Postmodernism, ironically, claimed to uphold this but in actuality hated it. Seeking to suppress any heresy from its quest to serve the neoliberal drive of the autonomous global individual, it came to advocate hostility towards any non-liberal order or view that would make those trained by the professional managerial class’ values ‘feel unsafe’. It ended up rejecting the only thing it ever was right about- moral relativism. All while doubling down on solipsism as a world view. 

Meanwhile, the equally stupid backlash to the recession of the postmodern era, that of the (in denial) postmodern right has also got everything backwards, possibly in an even more terrible way. To the right (in Abrahamic cultures anyway) morality is absolute and unwavering, but real life is relativistic. The assumption is that the real world can be bent around morality. Similar in practice to the postmodern left’s obsession with culture forming, this version does not even admit the fungibility of values. In other words they will try to shape a real world that exists independently of human thought around non-material concepts that exist only in their mind.

Spoiler alert: It will fail, just as it has all the previous times it has been tried. For every push of the needle towards something they want, there will be an equal or greater pushback building continuously in reaction. A society may fall to theocracy only to see its people leave religion in droves (like Iran or post-reformation Europe) or racial or imperial chauvinism only to see its neighbors bandwagon against a drive to supremacy, leaving it contained (Spain, the Axis). 

This is because for all the yearning for an unreal ideal that marks the greatest flaw of humanity, there will always be a yearning to escape other people’s ideals. The problem is ultimately self-correcting.

So if there can be some primary takeaways from the intellectual dark age of the past few decades I see it as this: relativism only works with culture, and to be consistent and useful it must have limits, specifically geographic limits but also an understanding that cultures can and often should change themselves- but in doing so they will not merge with others but rather add to the medley of an ever-expanding natural selection. Relativism should be a partner, and not a foe, to the sciences, and it should never fall into the correlationist trap of claiming variable perceptions can shape material reality on their own.
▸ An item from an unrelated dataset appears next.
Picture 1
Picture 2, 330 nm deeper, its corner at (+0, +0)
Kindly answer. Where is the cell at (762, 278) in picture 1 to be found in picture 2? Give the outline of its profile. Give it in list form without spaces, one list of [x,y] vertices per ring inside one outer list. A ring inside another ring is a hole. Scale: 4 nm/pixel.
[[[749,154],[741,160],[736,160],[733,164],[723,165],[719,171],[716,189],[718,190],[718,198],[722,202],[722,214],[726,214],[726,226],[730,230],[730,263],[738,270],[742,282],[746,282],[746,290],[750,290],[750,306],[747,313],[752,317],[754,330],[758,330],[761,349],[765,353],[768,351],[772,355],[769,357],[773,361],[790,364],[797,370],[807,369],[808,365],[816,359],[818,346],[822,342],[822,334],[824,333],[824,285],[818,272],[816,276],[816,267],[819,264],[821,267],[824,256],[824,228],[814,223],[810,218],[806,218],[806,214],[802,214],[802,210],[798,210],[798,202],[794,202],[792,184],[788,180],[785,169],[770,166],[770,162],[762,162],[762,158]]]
After all if there is one thing, aside from correlationist fantasies themselves that truly seems to unite all forms of idealist thinking, it is that of being useful idiots to whatever fad Silicon Valley and financial elites are dreaming up at the moment. And it is the rule of the nerds that must end, regardless of if they are fashionable nerds or not.
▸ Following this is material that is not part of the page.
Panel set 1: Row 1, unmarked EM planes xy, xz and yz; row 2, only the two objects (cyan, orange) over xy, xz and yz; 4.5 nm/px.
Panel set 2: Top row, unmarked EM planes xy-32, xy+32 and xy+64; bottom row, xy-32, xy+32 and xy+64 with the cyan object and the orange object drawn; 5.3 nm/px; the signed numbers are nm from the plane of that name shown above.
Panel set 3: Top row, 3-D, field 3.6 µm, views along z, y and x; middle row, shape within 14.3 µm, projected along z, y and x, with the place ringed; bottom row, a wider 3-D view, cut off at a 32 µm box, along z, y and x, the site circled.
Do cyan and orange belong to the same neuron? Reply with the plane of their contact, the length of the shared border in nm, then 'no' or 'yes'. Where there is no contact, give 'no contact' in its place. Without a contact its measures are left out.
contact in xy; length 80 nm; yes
So postmodernism joins the ranks of all the other idealist philosophies it claimed to be breaking from: its obsession with critiquing power ignored that the actual root of power is material. It is force and it is logistics deployed to defend or increase one’s control over material factors. People and eras may have preferences one way or the other as to the purpose to which it is used but It is ultimately an amoral process with no universal model nor basis in the ideal. So in the end what really matters is not ideas, but hard physical reality. Realism wins again.

Which is good, because the last place one ever wants to be trapped is inside the mind of middling Oberlin professor with a writing style designed to obfuscate rather than elucidate.